(Records drawn from a dataset)
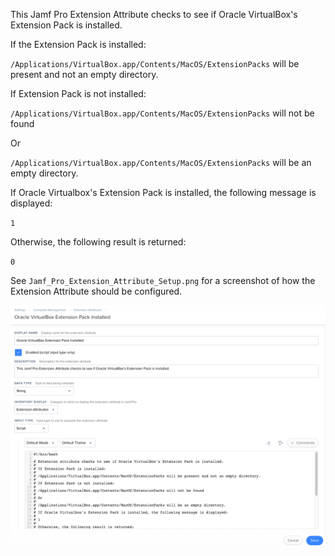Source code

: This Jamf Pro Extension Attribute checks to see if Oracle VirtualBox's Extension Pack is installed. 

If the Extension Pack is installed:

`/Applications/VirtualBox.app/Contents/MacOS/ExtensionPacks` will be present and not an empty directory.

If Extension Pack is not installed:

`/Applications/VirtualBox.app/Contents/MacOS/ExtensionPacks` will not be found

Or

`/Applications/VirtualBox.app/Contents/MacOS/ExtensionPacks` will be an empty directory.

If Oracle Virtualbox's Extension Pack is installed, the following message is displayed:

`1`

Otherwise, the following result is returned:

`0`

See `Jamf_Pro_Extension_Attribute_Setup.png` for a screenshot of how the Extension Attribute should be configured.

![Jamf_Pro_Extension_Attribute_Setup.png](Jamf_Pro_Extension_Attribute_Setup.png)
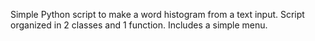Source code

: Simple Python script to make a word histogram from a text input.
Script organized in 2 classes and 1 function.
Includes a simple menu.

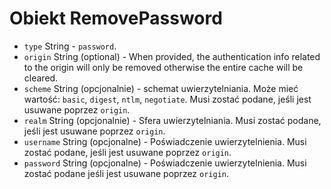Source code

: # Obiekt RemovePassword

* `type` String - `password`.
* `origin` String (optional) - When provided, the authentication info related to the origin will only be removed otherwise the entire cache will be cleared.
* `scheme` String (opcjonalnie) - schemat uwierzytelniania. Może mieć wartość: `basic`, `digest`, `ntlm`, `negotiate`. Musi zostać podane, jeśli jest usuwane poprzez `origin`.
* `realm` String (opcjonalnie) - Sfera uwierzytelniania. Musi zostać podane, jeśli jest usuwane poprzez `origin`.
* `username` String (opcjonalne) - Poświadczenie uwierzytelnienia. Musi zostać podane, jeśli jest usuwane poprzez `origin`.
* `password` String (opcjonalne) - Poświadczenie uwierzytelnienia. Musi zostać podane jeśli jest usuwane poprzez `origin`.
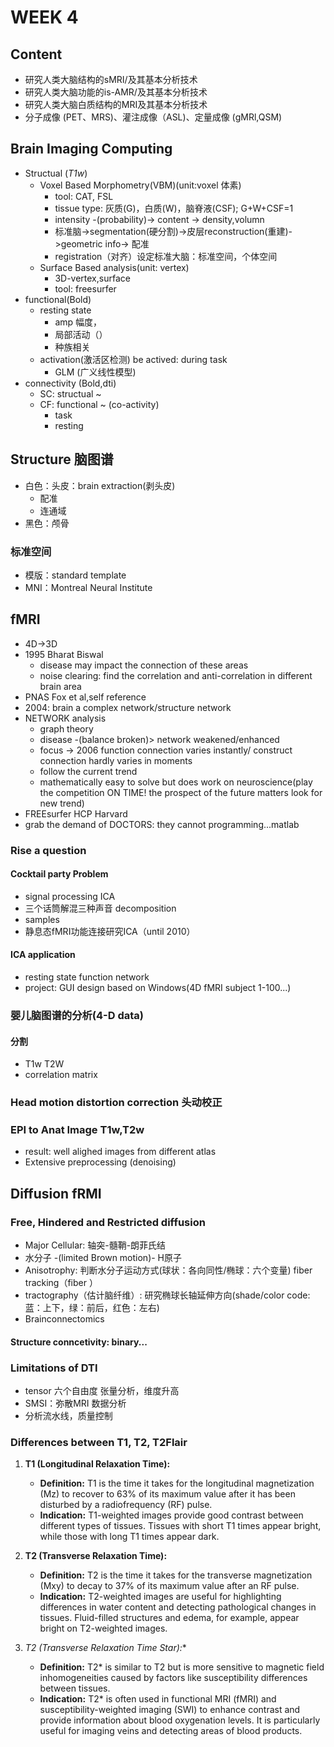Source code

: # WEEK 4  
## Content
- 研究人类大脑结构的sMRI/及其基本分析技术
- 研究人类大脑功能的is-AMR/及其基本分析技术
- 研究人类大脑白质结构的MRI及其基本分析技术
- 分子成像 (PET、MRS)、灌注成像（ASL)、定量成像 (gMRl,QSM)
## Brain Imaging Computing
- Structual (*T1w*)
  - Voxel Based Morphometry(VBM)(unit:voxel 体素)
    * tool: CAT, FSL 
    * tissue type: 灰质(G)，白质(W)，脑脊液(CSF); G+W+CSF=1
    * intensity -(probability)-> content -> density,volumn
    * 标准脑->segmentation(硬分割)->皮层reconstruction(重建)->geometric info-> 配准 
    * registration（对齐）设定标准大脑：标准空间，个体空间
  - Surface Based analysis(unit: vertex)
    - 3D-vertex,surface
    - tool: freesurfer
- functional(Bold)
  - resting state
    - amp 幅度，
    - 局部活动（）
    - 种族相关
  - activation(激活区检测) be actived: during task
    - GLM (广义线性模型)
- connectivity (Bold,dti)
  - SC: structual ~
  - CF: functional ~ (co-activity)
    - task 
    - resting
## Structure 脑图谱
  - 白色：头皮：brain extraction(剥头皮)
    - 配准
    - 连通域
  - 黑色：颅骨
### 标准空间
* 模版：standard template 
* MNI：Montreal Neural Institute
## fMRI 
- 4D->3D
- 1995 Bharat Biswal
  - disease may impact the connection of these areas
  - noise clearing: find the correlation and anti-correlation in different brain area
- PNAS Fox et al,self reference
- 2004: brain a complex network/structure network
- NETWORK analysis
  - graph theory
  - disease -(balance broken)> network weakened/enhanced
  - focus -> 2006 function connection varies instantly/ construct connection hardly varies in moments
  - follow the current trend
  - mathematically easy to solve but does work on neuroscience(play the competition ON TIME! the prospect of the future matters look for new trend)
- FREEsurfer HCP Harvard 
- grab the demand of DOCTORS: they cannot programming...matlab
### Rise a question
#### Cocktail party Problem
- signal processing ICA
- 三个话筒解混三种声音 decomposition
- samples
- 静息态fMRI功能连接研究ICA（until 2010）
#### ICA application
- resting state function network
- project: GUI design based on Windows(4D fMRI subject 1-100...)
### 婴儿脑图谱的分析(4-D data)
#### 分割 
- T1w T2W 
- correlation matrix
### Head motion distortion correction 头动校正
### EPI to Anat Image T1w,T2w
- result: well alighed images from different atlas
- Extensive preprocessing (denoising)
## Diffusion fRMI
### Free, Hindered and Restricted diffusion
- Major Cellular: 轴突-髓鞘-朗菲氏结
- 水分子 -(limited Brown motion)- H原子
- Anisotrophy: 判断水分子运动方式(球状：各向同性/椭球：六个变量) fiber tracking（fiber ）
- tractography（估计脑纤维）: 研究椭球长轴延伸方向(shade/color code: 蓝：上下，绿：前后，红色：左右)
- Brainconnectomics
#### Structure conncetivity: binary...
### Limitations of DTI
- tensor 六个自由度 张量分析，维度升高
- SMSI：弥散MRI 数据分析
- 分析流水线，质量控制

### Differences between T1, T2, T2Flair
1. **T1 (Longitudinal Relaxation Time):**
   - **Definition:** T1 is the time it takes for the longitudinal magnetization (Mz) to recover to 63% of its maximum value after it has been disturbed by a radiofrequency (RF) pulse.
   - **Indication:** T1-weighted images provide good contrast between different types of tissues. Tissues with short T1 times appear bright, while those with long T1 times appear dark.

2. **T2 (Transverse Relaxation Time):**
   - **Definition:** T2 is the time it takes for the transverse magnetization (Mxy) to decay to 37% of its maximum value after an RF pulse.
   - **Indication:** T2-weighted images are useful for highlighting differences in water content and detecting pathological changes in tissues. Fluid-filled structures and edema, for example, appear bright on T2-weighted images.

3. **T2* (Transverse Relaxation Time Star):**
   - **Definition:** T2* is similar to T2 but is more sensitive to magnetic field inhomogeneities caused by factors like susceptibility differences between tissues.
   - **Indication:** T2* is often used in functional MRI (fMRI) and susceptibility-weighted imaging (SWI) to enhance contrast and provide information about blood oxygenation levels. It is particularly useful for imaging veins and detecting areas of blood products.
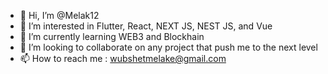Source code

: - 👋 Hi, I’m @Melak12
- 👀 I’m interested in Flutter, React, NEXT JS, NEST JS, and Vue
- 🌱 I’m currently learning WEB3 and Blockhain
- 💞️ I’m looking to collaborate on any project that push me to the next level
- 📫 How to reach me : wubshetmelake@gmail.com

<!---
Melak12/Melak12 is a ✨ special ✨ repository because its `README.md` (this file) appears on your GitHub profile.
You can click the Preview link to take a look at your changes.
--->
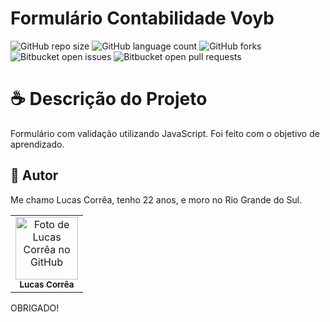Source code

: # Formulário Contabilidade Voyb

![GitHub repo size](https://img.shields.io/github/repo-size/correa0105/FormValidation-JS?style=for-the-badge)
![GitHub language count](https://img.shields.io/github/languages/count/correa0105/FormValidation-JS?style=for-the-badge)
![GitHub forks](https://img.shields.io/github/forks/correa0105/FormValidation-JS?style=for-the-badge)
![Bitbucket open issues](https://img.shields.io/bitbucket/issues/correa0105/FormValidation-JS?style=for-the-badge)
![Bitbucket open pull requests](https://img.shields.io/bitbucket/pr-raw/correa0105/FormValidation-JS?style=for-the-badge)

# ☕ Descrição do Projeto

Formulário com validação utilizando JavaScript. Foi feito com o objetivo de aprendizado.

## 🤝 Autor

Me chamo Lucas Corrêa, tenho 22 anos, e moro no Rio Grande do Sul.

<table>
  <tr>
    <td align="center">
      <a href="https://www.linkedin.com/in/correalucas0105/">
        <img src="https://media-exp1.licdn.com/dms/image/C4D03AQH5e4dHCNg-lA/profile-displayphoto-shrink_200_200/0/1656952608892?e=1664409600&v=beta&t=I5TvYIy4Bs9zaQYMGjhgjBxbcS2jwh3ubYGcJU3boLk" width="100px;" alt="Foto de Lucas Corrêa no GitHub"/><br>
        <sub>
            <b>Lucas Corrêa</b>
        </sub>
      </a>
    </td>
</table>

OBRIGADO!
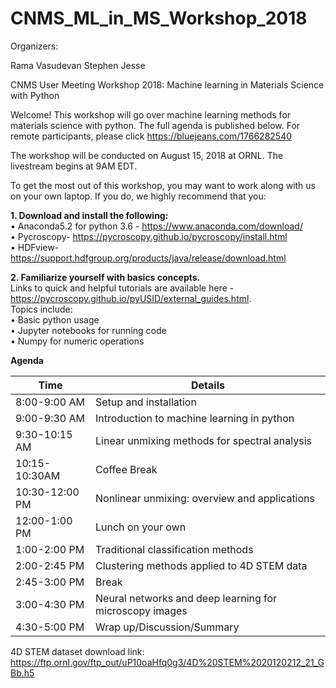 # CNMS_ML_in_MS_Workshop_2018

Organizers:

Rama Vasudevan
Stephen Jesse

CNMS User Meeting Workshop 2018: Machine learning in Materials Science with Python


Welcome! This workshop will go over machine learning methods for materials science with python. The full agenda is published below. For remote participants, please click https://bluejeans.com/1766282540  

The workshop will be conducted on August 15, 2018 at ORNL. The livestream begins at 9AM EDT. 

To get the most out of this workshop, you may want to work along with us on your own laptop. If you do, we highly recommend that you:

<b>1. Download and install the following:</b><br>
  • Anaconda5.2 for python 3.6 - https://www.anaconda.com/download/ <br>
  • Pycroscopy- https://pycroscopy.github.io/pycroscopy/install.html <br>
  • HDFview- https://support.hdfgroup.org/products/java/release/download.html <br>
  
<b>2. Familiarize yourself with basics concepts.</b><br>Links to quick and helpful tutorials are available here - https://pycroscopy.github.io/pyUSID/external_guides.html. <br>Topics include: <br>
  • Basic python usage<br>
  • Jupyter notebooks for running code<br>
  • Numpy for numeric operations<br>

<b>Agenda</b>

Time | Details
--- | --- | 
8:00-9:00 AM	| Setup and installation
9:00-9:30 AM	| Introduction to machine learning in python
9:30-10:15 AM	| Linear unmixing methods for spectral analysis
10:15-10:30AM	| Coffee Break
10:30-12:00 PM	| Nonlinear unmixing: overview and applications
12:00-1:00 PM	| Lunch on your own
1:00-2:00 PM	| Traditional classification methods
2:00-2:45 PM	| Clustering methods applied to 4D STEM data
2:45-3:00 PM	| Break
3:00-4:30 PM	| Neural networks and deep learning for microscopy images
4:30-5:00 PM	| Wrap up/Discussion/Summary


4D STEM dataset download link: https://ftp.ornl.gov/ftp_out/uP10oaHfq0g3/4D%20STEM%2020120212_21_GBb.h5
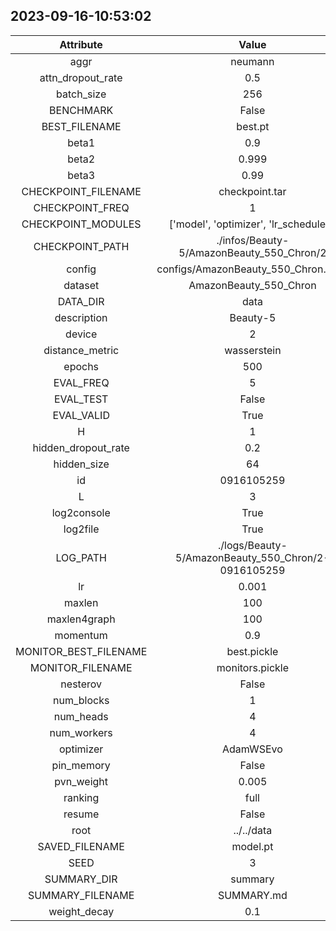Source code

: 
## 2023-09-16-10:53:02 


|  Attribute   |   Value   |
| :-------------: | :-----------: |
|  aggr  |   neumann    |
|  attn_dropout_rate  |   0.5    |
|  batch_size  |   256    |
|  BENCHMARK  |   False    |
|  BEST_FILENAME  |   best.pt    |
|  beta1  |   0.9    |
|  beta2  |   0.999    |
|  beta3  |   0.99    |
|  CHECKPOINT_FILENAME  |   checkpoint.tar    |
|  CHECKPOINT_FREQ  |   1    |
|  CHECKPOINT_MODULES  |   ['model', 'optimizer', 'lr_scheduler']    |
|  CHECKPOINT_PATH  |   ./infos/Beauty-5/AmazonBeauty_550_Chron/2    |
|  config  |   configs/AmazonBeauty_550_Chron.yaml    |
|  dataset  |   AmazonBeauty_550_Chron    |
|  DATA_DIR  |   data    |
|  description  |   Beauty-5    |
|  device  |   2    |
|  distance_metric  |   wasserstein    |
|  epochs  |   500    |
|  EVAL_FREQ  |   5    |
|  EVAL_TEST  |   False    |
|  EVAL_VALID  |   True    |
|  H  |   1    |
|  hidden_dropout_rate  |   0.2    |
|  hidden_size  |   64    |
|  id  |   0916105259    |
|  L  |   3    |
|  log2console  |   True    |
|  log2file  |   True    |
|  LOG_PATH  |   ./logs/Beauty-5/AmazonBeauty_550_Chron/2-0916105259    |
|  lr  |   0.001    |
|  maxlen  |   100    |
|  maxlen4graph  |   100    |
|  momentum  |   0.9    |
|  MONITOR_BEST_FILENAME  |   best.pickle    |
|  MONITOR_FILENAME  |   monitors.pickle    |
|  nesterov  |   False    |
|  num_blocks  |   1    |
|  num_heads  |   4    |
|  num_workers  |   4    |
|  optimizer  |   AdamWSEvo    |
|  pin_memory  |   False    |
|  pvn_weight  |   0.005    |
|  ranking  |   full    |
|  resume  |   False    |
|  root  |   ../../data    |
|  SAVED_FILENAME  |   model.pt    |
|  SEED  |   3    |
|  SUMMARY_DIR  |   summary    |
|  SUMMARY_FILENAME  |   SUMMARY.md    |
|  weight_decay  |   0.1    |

§ **WHAT IS REQUIRED**:
Will you return exactly the lines above from the one with "- result: well" down to the one with "1. **T1 (Longitudinal Relaxation Time):**", counting both as part of the range?

§ **SOLUTION**:
- result: well alighed images from different atlas
- Extensive preprocessing (denoising)
## Diffusion fRMI
### Free, Hindered and Restricted diffusion
- Major Cellular: 轴突-髓鞘-朗菲氏结
- 水分子 -(limited Brown motion)- H原子
- Anisotrophy: 判断水分子运动方式(球状：各向同性/椭球：六个变量) fiber tracking（fiber ）
- tractography（估计脑纤维）: 研究椭球长轴延伸方向(shade/color code: 蓝：上下，绿：前后，红色：左右)
- Brainconnectomics
#### Structure conncetivity: binary...
### Limitations of DTI
- tensor 六个自由度 张量分析，维度升高
- SMSI：弥散MRI 数据分析
- 分析流水线，质量控制

### Differences between T1, T2, T2Flair
1. **T1 (Longitudinal Relaxation Time):**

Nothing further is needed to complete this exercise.